What is DevOps
You can ask 10 people for a definition of DevOps and likely get 10 different answers.
If you want to find a definition of your own, your research will probably begin by asking Google, “what is DevOps”. Naturally, Wikipedia is one of the first result so that is where we will begin. The first sentence on Wikipedia defines DevOps as “a software development method that stresses communication, collaboration and integration between software developers and information technology (IT) professionals.” Well, that’s a fairly dense definition, yet still pretty vague. I think DevOps can be explained simply as operations working together with engineers to get things done faster in an automated and repeatable way.
So let’s delve into how DevOps works and can better adjoin two traditionally opposing departments.
Growing pains
When you are responsible for large distributed applications the operations complexity grows quickly.
How do you provision virtual machines?
How do you configure network devices and servers?
How do you deploy applications?
How do you collect and aggregate logs?
How do you monitor services?
How do you monitor network performance?
How do you monitor application performance?
How do you alert and remediate when there are problems?
Combining the power of developers and operations
The focus on the developer/operations collaboration enables a new approach to managing the complexity of real world operations. I believe the operations complexity breaks down into a few main categories: infrastructure automation, configuration management, deployment automation, log management, performance management, and monitoring. Below are some tools I have used to help solve these tasks.
Infrastructure Automation
You no longer have to build a server from scratch, buy power and connectivity in a data center, and manually plug a machine into the network. After wearing the operations hat for a few years I have learned many operations tasks are mundane, manual, and often have to be done at two in the morning once something has gone wrong. DevOps is predicated on the idea that all elements of technology infrastructure can be controlled through code. With the rise of the cloud it can all be done in real-time via a web service. Infrastructure automation solves the problem of having to be physically present in a data center to provision hardware and make network changes. The benefits of using cloud services is that costs scale linearly with demand and you can provision automatically as needed without having to pay for hardware up front.
Configuration Management
Configuration management solves the problem of having to manually install and configure packages once the hardware is in place. The benefit of using configuration automation solutions is that servers are deployed exactly the same way every time. If you need to make a change across ten thousand servers you only need to make the change in one place.

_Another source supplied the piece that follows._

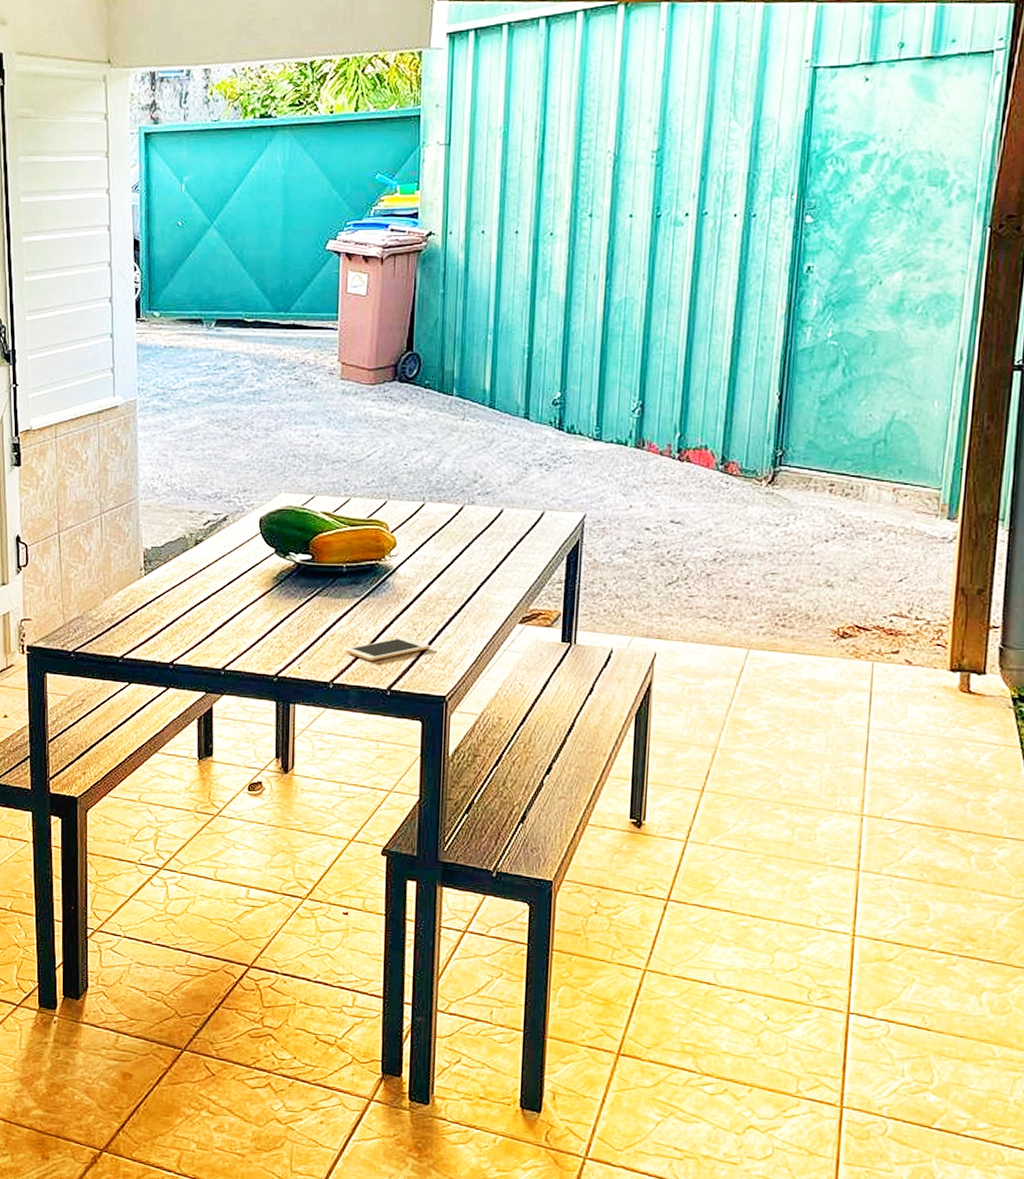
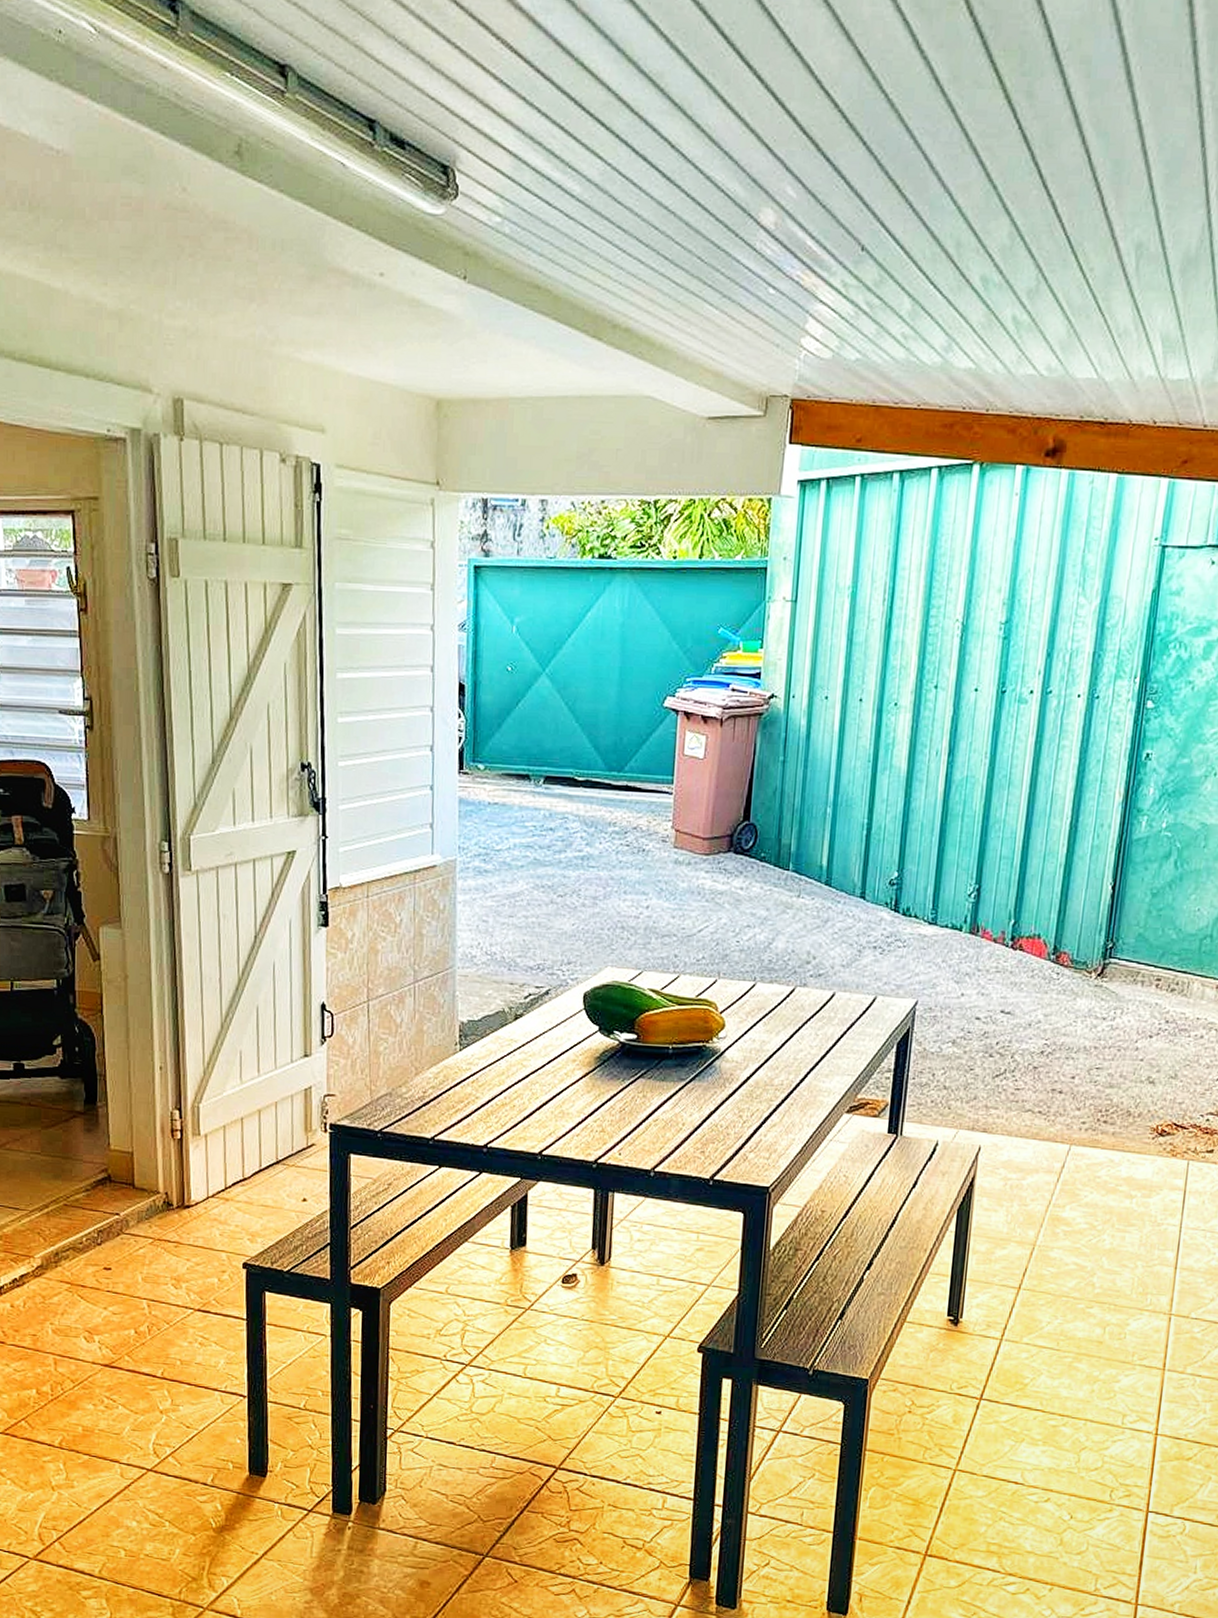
cell phone: present [345,637,431,662] -> none [668,1124,756,1149]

There are other vendor-specific DevOps tools as well:
Amazon’s OpsWorks
Rightscale
In the operations environments I have worked in there were always strict controls on who could access production environments, who could make changes, when changes could be made, who could physically touch hardware, and who could access what data centers. In these highly regulated and process oriented enterprises the thought of blurring the lines between development and operations seems like a non-starter. There is so much process and tradition standing in the way of using a DevOps approach that it seems nearly impossible. From an operational perspective, my first instinct is to understand the application architecture so I can start thinking about the proper deployment model for the infrastructure components. From a development perspective, my first milestone is to make sure the ops team fully understands the application and what it takes to deploy it to a pre-production environment.
DevOps isn’t just a set of tools, but a philosophical shift that needs that requires buy-in from all folks involved to truly succeed. It’s only through a high-level of collaboration that things will change for the better.